EDIT: Writing this response has encouraged me to explain entanglement in a longer post.

Hi Jason,

Thank you very much for this much needed article explaining what the basic principles behind a quantum computer are.

Unfortunately, you however simplify some of the concepts too much, admittedly along the lines of common misconceptions. I’m mainly referring to your explanation of entanglement. Actually, the effect you explain is perfect correlation and also possible in a completely classical world. An example which people often use is “Bertlmann’s socks”. Bertlmann is one of the pioneers of quantum information and has the rather eccentric habit of always wearing two differently colored socks, let’s say green and red ones. Now, imagine he could place his feet “lightyears apart” and you see one of them to be in green socks. You immediately know that the other one is red *without any entanglement involved*!

So what went wrong in your explanation? First of all, you omitted the probabilistic nature of quantum mechanics. You do not measure one qubit to be *always* up and the other one down, but rather measure 50% of the times up and down at both qubits. The second mistake was to omit the first effect you explained: superpositions. You can actually also measure in a basis of the superpositions (up+down) and (up-down) and you will still get the same result! 50% up-down and 50% up+down. That means that the information seemingly gained by this perfect correlation is *useless *unless you communicate your results to your measurement partner, but this you have to do over a classical communication channel, restricted to the speed of light.
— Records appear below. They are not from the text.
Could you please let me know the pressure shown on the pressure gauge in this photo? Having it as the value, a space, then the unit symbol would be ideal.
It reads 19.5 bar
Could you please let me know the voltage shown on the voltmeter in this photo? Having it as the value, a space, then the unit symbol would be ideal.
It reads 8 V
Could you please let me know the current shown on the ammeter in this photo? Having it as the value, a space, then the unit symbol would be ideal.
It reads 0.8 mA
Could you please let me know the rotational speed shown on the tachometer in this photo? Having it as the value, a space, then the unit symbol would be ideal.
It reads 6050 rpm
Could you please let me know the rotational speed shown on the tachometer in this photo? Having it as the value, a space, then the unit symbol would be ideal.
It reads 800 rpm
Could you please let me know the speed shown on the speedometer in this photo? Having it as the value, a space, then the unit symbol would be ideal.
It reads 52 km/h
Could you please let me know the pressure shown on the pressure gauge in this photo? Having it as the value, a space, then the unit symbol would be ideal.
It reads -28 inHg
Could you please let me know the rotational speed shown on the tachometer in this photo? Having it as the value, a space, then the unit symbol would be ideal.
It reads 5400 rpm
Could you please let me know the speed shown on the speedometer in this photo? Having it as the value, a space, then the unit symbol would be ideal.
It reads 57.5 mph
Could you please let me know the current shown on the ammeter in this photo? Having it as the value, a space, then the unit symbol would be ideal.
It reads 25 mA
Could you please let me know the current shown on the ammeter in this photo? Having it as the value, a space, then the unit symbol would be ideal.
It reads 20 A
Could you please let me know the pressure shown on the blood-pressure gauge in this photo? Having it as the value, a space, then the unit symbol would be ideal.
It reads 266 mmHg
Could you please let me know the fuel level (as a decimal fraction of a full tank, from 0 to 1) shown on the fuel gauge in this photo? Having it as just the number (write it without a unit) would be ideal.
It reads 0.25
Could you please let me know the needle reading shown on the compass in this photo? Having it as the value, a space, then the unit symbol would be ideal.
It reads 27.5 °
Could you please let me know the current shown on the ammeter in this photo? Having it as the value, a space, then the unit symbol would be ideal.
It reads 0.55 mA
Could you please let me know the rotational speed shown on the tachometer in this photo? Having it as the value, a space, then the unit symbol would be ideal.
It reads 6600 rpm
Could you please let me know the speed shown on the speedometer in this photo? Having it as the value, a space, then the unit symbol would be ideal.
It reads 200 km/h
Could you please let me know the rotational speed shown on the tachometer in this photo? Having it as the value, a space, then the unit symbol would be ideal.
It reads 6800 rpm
This brings me to my last, but most important point:

**It is not possible to communicate information faster than the speed of light.**

And this also holds for entanglement. There is no *information* transported by measuring one of the qubits. But how can it be that they then always show opposite results? This is finally a point which you explained perfectly right: the entangled qubits behave as if they were one and the same object. And this was also experimentally proven by something called a test for bell’s inequality. It proved that our world cannot be real AND local at the same time. But this is maybe something for another time.